----- Excerpted records -----

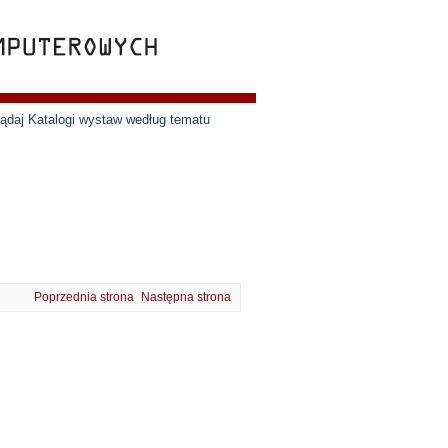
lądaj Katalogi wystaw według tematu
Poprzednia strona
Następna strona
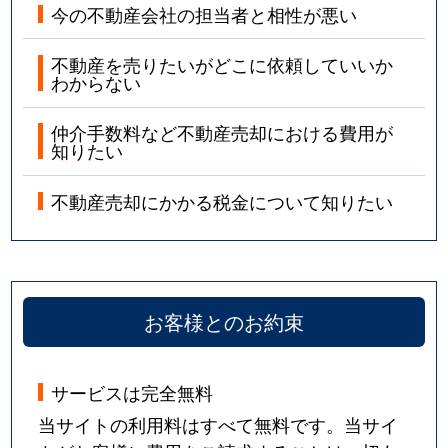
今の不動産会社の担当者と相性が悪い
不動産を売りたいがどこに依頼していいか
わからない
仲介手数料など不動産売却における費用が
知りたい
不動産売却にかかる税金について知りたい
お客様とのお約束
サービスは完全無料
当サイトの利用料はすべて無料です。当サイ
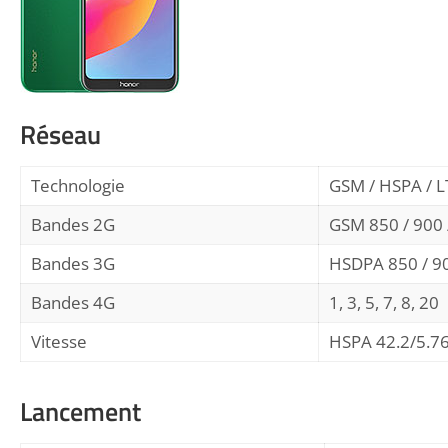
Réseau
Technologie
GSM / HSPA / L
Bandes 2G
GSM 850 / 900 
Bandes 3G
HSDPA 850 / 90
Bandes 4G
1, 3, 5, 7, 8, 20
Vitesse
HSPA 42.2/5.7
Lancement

-----

Give the text from the line that has "今の不動産会社の担当者と相性が悪い" through the end of the items as a Markdown table with columns named "Row" and "Line", one numbered row per line. Leave out the pictures and any blank lines.

| Row | Line |
|---|---|
| 1 | 今の不動産会社の担当者と相性が悪い |
| 2 | 不動産を売りたいがどこに依頼していいか |
| 3 | わからない |
| 4 | 仲介手数料など不動産売却における費用が |
| 5 | 知りたい |
| 6 | 不動産売却にかかる税金について知りたい |
| 7 | お客様とのお約束 |
| 8 | サービスは完全無料 |
| 9 | 当サイトの利用料はすべて無料です。当サイ |
| 10 | Réseau |
| 11 | Technologie |
| 12 | GSM / HSPA / L |
| 13 | Bandes 2G |
| 14 | GSM 850 / 900  |
| 15 | Bandes 3G |
| 16 | HSDPA 850 / 90 |
| 17 | Bandes 4G |
| 18 | 1, 3, 5, 7, 8, 20 |
| 19 | Vitesse |
| 20 | HSPA 42.2/5.7 |
| 21 | Lancement |